TORONTO—Some are scared by ghosts. Others are scared by goblins. But most modern workers are more afraid of making a mistake on their job.

Whether they work in virtual offices in Toronto or traditional offices in Los Angeles—or some arrangement in between—29 percent of respondents in an Accountemps survey say their biggest workplace fear is making a mistake.

Beyond making errors on the job, workers  also cite other fears, such as dealing with difficult customers or clients (17%); speaking in front of a group of people (16%); conflicts with coworkers (14%); conflicts with your manager (12%). When you work from a virtual office, you can avoid some of those fears. But we’ll get to that in a minute.

"A fear of failure is natural and can be a good motivator in healthy doses, but workers can't let their concerns lessen their confidence," says Gena Griffin, Canadian district president of Accountemps. "In order to grow in their careers, professionals must be willing to tackle challenges head on and move beyond their comfort zones. Even smart risks that don't pan out can help individuals discover new ideas and better ways of doing things."

Like successful trick-or-treating, navigating frightening workplace situations requires forethought and the right approach. Accountemps offers five tips:

1. Plan your route. A 20-page to-do list would scare anyone and is a recipe for mistakes on the job. To ease workload-related worries—and be more efficient -- prioritize your responsibilities, and delegate when possible. Virtual offices can help you work more efficiently and productively.
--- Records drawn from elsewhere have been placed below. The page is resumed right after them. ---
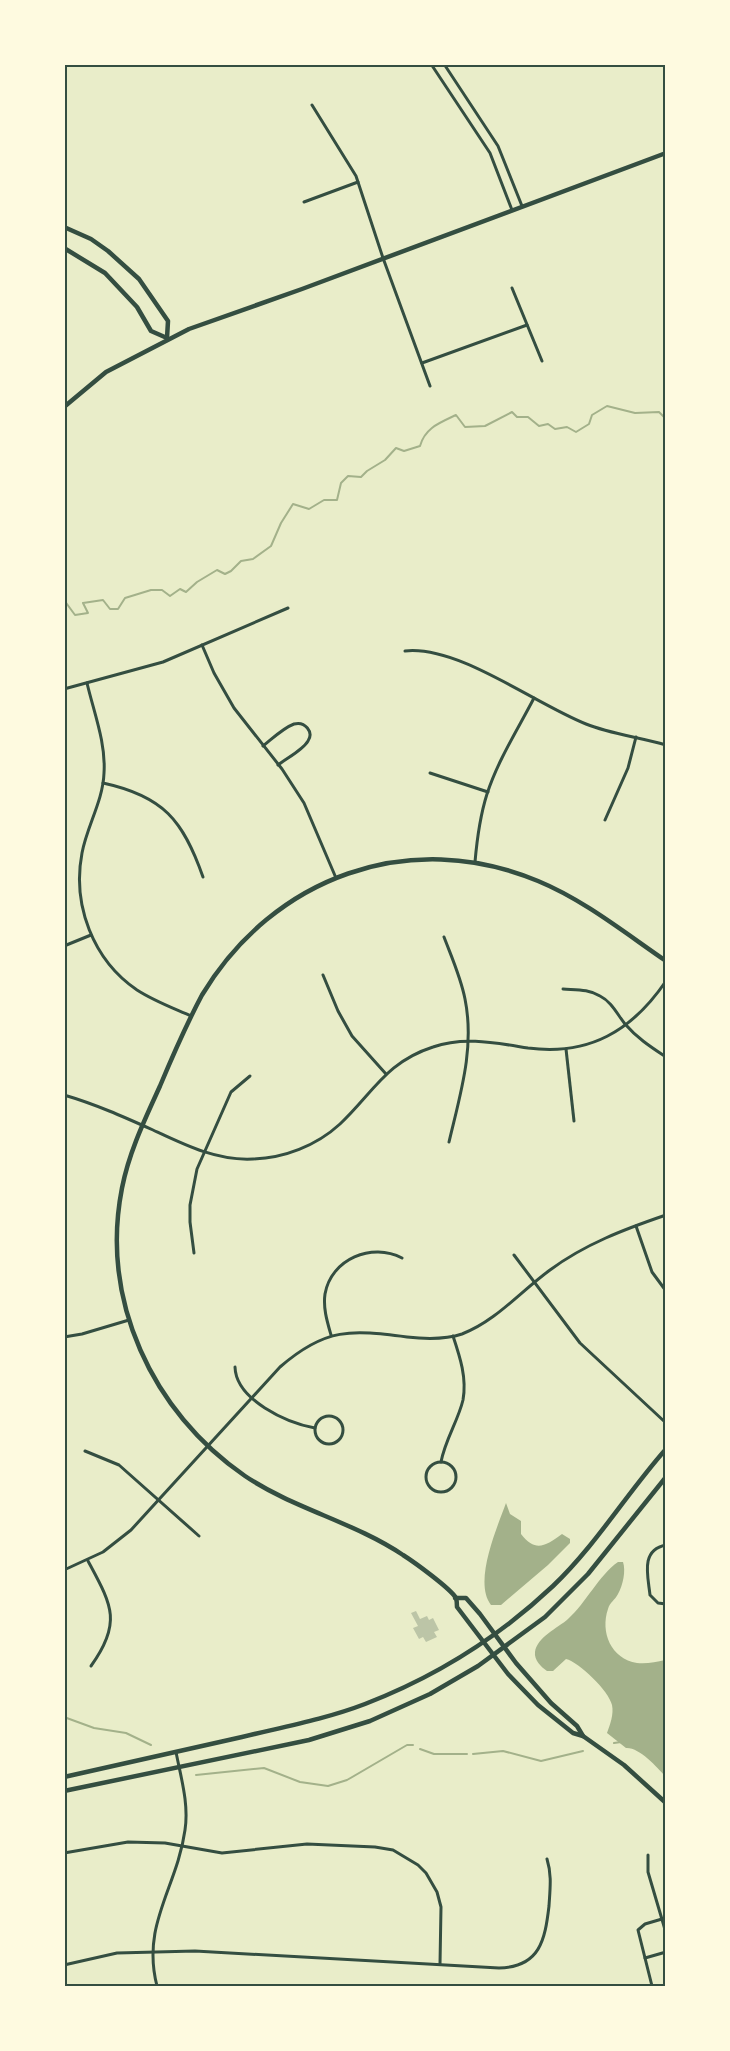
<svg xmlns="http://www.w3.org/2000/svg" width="730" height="2051" font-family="'IBM Plex Sans',sans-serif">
  <rect width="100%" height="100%" fill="#e9edc9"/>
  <g fill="#a3b18a">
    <path d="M506 1503 510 1514 521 1521V1534C536 1553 545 1546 562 1534L570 1539V1543L548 1565 501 1605H491C473 1582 497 1528 506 1503Z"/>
    <path d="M618 1562H623C626 1571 623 1585 618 1594 615 1600 610 1602 608 1609 600 1632 611 1659 637 1663 647 1664 656 1662 665 1660V1776C657 1767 639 1747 626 1748L607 1733C610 1725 614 1714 612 1705 609 1691 579 1662 566 1659L553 1671H547C541 1667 534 1660 535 1652 537 1637 558 1628 568 1619 586 1603 599 1575 618 1562Z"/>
  </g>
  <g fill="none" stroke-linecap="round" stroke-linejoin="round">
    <g stroke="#a3b18a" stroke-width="2">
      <path d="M64 600 75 615 88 613 83 603 103 600 110 609H118L125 598 151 590H162L170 596 180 589 186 592 197 582 217 570 225 574 231 571 241 561 253 559 271 546 281 523 293 504 309 509 324 500H337L341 483 348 476 361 477 367 471 385 460 396 448 404 451 420 446C425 428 439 423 456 415L465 427 485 426 512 412 517 417H528L539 426 548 424 555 429 567 427 576 432 589 424 592 415 607 406 635 413 659 412 666 419"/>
      <path d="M64 1717 94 1728 126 1733 151 1745"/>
      <path d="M614 1743 621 1742"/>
      <path d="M420 1749 434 1754H467"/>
      <path d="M473 1754 503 1751 541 1761 583 1751"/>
      <path d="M196 1775 264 1768 300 1782 328 1786 347 1780 407 1745H413"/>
    </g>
  </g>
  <path fill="#bcc5a7" d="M416 1611 420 1619 427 1616 429 1620 433 1618 439 1630 434 1632 437 1637 426 1642 423 1637 419 1639 413 1628 418 1626 411 1613Z"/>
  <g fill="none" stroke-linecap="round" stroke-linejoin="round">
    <g stroke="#344e41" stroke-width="3">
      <path d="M431 64 490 153 512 210"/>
      <path d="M444 64 498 146 522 206"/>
      <path d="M312 105 356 176 383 258 430 386"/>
      <path d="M304 202 358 182"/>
      <path d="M512 288 542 361"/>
      <path d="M422 363 527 325"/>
      <path d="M202 645 214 673 234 708 282 769 304 803 336 878"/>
      <path d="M405 651C458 645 535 704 586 724 611 734 639 737 666 745"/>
      <path d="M87 683C94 713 106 743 104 773 103 801 87 826 82 853 72 905 93 960 137 990 154 1001 173 1008 191 1016"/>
      <path d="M64 689 163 662 288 608"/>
      <path d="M263 746C272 739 283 728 294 724 305 721 314 732 308 741 303 750 287 758 278 765"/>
      <path d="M430 773 488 792"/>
      <path d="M103 783C163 796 183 820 203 877"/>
      <path d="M605 820 628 768 636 737"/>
      <path d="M475 862C477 839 480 816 487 794 498 760 518 729 534 698"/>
      <path d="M444 937C452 958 461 978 465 999 475 1048 460 1095 449 1142"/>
      <path d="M64 946 91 935"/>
      <path d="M323 975 338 1011 352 1036 386 1074"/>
      <path d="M563 989C576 990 589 989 600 996 612 1002 617 1014 625 1024 637 1038 651 1047 666 1057"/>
      <path d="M566 1049 574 1121"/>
      <path d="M64 1095C95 1104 124 1117 153 1130 185 1145 217 1161 253 1159 284 1158 316 1146 340 1124 373 1093 386 1062 433 1047 464 1036 496 1043 528 1048 589 1056 632 1031 666 981"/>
      <path d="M636 1226 652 1272 666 1291"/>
      <path d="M194 1253 190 1222V1205L197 1169 231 1092 250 1076"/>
      <path d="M514 1255 580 1343 666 1423"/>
      <path d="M331 1335C327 1321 323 1308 325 1294 331 1259 372 1242 402 1258"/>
      <path d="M64 1337 82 1334 129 1320"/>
      <path d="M235 1367C236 1400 287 1423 315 1428"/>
      <circle cx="329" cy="1430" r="14"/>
      <path d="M85 1451 119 1465 199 1536"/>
      <path d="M441 1462C445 1440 458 1421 463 1400 467 1378 460 1357 453 1336"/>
      <circle cx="441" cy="1477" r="15"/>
      <path d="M666 1545C640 1550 648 1576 650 1595L658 1603 666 1604"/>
      <path d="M88 1561C111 1604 123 1622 91 1666"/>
      <path d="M64 1570 103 1552 131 1530 280 1367C326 1327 351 1330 407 1337 425 1339 444 1340 462 1334 496 1321 521 1291 550 1270 585 1244 625 1229 666 1215"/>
      <path d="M64 1853 128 1842 165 1843 222 1853 307 1844 375 1847 393 1850 418 1865 426 1873 437 1892 441 1907 440 1964"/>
      <path d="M648 1855V1872L666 1933"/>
      <path d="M645 1958 666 1952"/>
      <path d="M64 1965 117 1953 195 1951 499 1968C540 1967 545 1940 549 1906 550 1889 552 1875 547 1859"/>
      <path d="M157 1986C141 1924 177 1888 185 1830 189 1804 181 1778 176 1752"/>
      <path d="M652 1986 638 1930 645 1924 662 1919"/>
    </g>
    <g stroke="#344e41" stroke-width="4.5">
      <path d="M64 227 91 239 108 251 139 279 168 321 167 338 151 331 137 307 105 273 64 248"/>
      <path d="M64 407 106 372 189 329 302 289 666 153"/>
      <path d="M666 961C625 933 584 900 538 881 409 827 273 877 202 995 186 1025 173 1055 160 1086 145 1119 129 1152 122 1188 100 1300 152 1412 245 1476 294 1509 354 1522 403 1555 414 1562 450 1588 456 1598 457 1601 457 1604 457 1607L508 1674 538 1705 573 1733 583 1736 624 1765 666 1803"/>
      <path d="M455 1598H466L480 1614 516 1663 551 1703 577 1726 583 1736"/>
    </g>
    <g stroke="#344e41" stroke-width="4.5">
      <path d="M64 1777C124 1764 183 1750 242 1737 283 1727 326 1719 365 1704 435 1677 499 1637 553 1586 596 1545 627 1493 666 1449"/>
      <path d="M64 1791 309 1740 370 1721 430 1694 478 1666 545 1617 588 1574 666 1477"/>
    </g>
  </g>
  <rect width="730" height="2051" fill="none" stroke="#fefae0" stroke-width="132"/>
  <rect x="66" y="66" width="598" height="1919" fill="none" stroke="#344e41" stroke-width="2"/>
</svg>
2. Ask for directions. When facing a challenging project or new responsibilities, make sure you know what is expected of you. If you have concerns, let your manager know, and work with him or her to develop a strategy for overcoming them.

3. Bring a friend. Don't be afraid to tap a mentor for advice on a particularly devilish challenge. When preparing a critical project or communication, ask a confidant for his or her feedback.

4. Say "thanks." Whether it's for candy or help with a difficult task, a sincere thank-you can go a long way toward building strong business relationships.

5. Give out treats. Volunteer to assist overburdened colleagues, and be quick with praise for those who deliver outstanding work. You'll make people—including yourself—feel good and foster an environment where colleagues help each other on a regular basis.

When you work from a virtual office, you don’t have to speak in front of other people. Or if you do, it’s only via Skype, so they can’t see your knees knocking. When you work from a virtual office, you can avoid conflicts with coworkers and managers over silly things, like who gets the corner office or who ate your lunch out of the community refrigerator. Virtual offices can’t do away with all your fears, but virtual offices can certainly help you avoid a good number of mistakes.